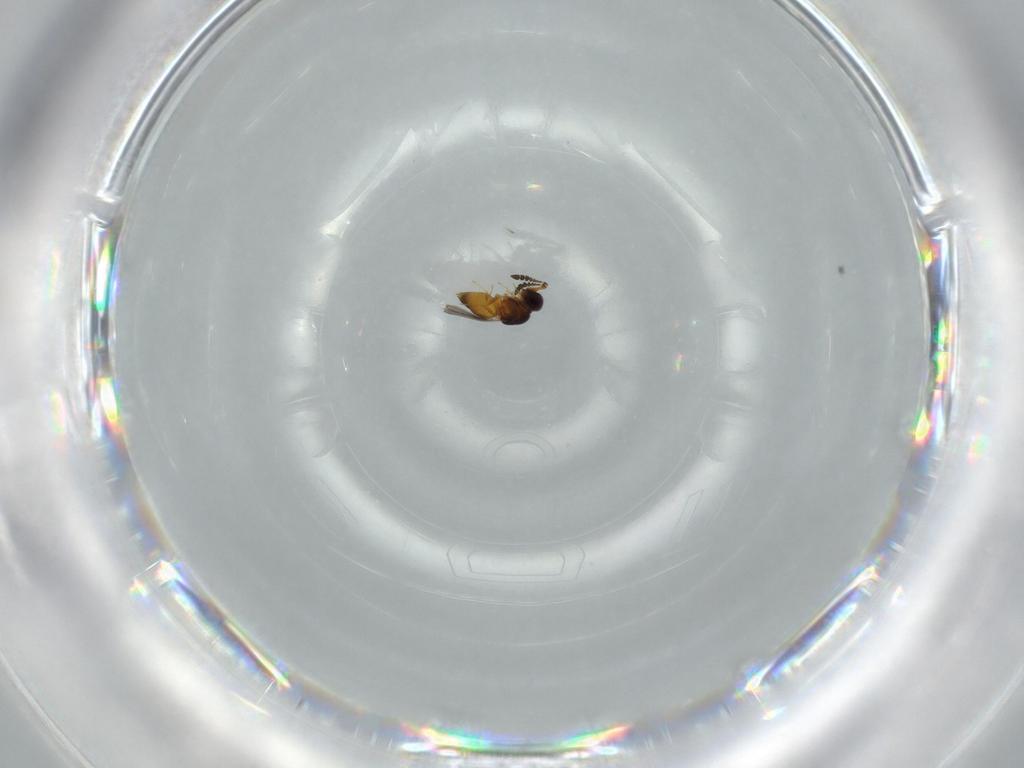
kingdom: Animalia
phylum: Arthropoda
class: Insecta
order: Hymenoptera
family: Ceraphronidae
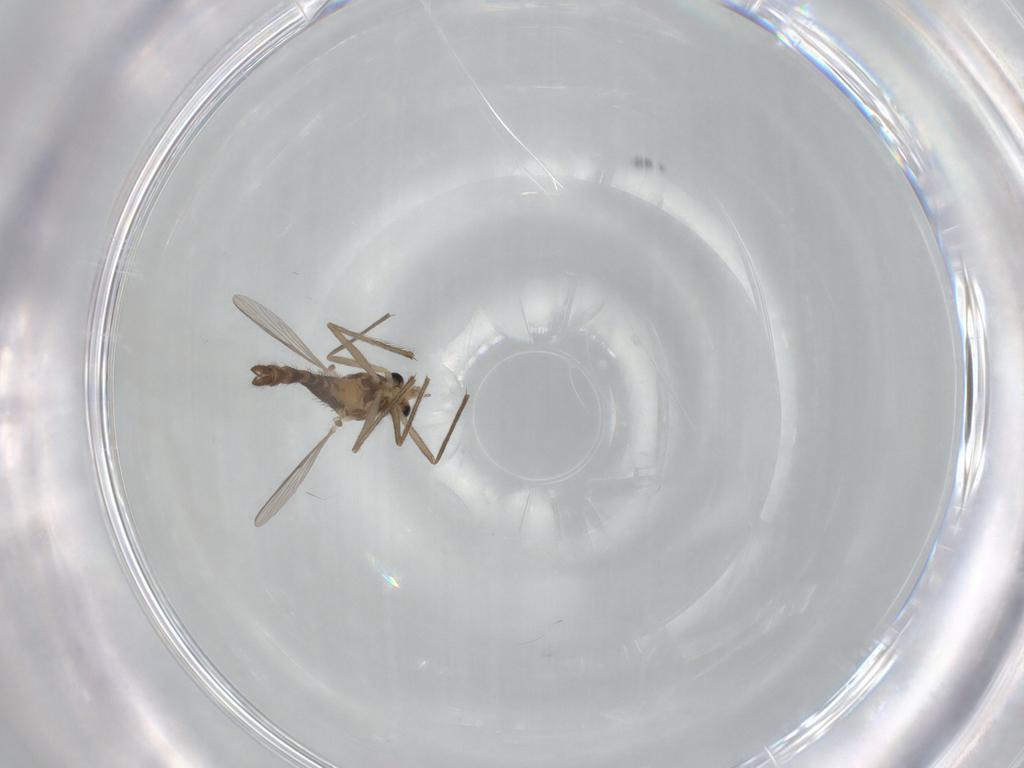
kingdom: Animalia
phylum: Arthropoda
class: Insecta
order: Diptera
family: Chironomidae
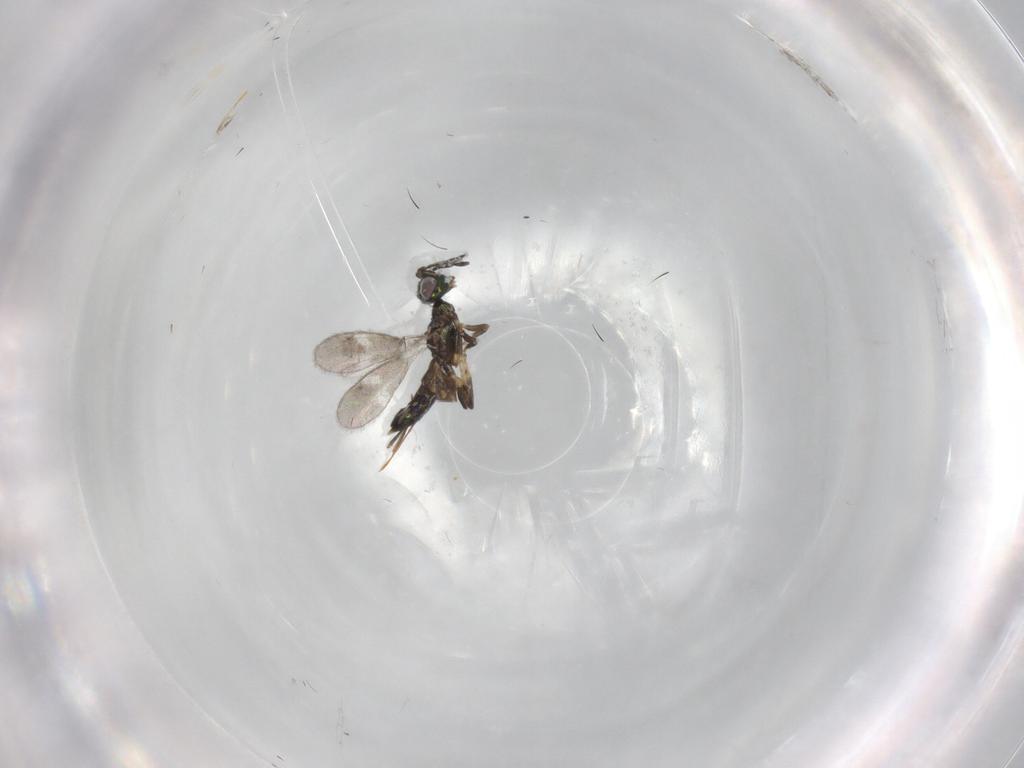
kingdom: Animalia
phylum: Arthropoda
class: Insecta
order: Hymenoptera
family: Eupelmidae
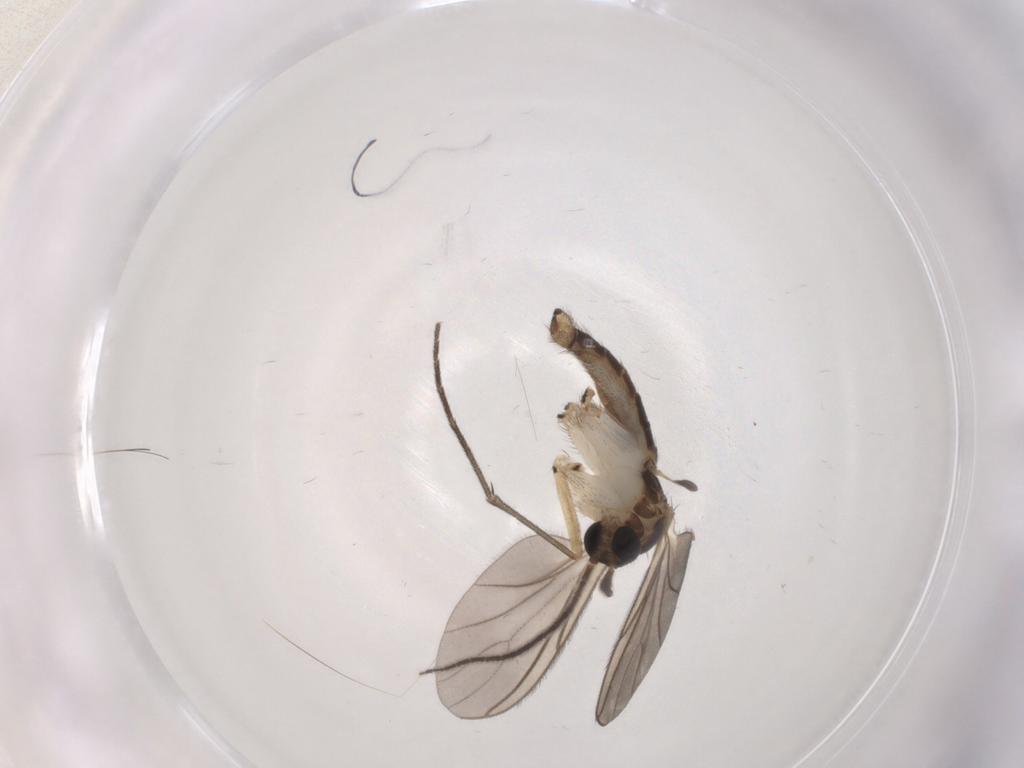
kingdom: Animalia
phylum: Arthropoda
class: Insecta
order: Diptera
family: Sciaridae
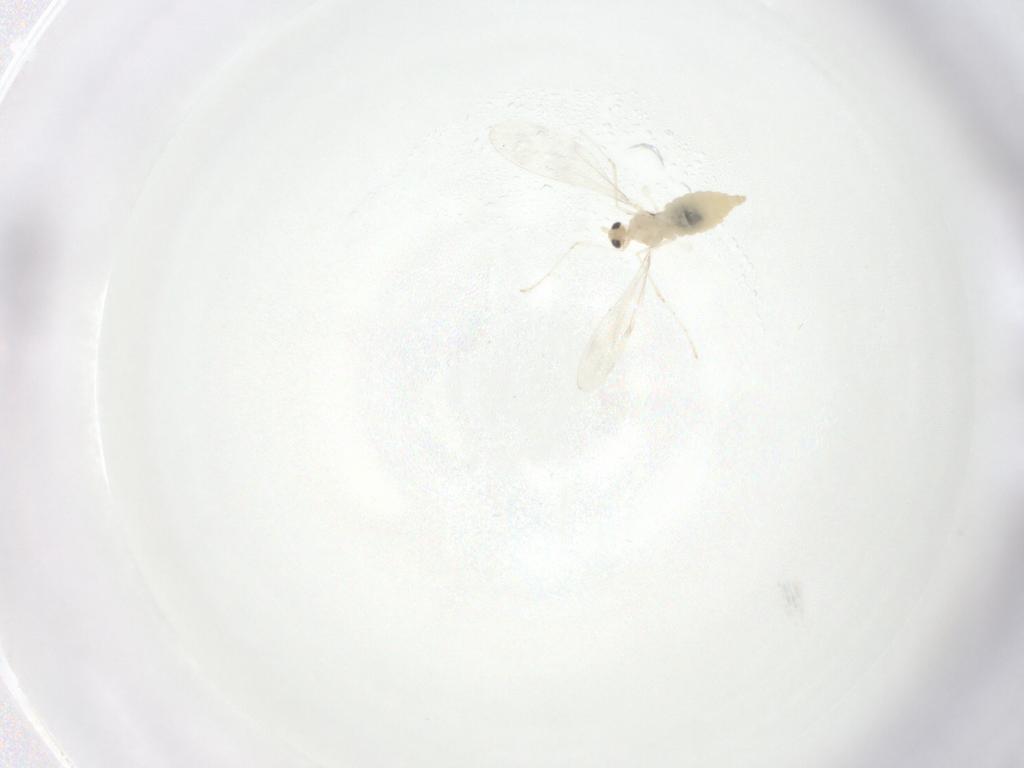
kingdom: Animalia
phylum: Arthropoda
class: Insecta
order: Diptera
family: Cecidomyiidae
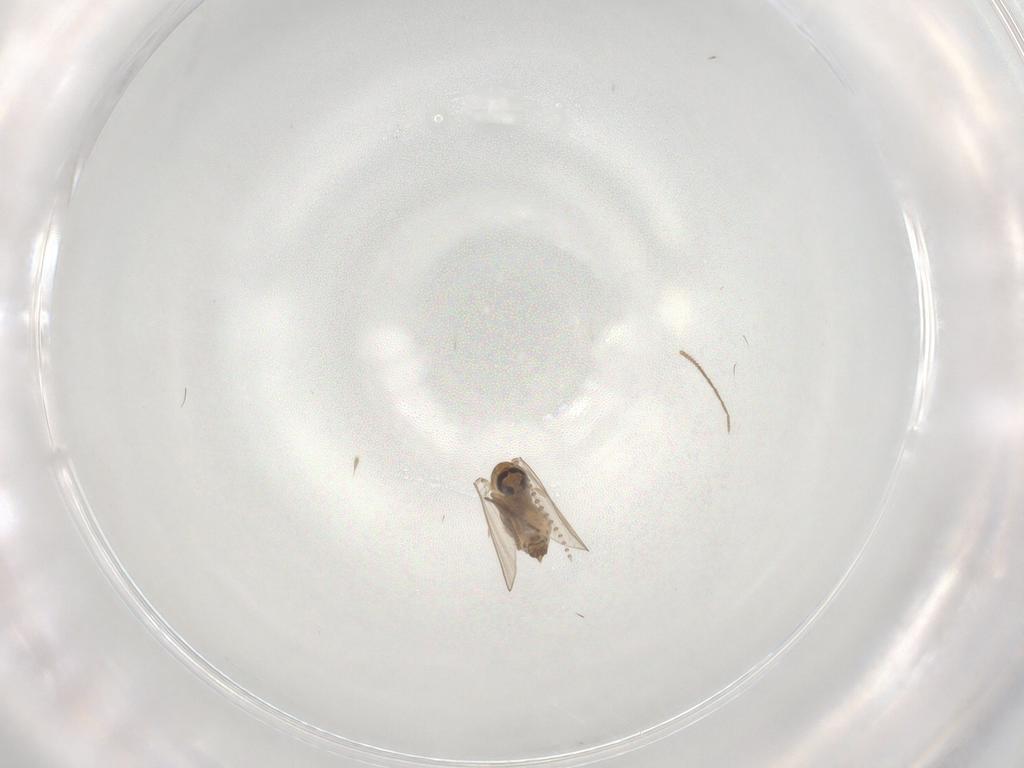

------------

Work to complete
Copy out every text line from all the items above word for word, omitting the pictures.

Response to this exercise
kingdom: Animalia
phylum: Arthropoda
class: Insecta
order: Hymenoptera
family: Ceraphronidae
kingdom: Animalia
phylum: Arthropoda
class: Insecta
order: Diptera
family: Chironomidae
kingdom: Animalia
phylum: Arthropoda
class: Insecta
order: Hymenoptera
family: Eupelmidae
kingdom: Animalia
phylum: Arthropoda
class: Insecta
order: Diptera
family: Sciaridae
kingdom: Animalia
phylum: Arthropoda
class: Insecta
order: Diptera
family: Cecidomyiidae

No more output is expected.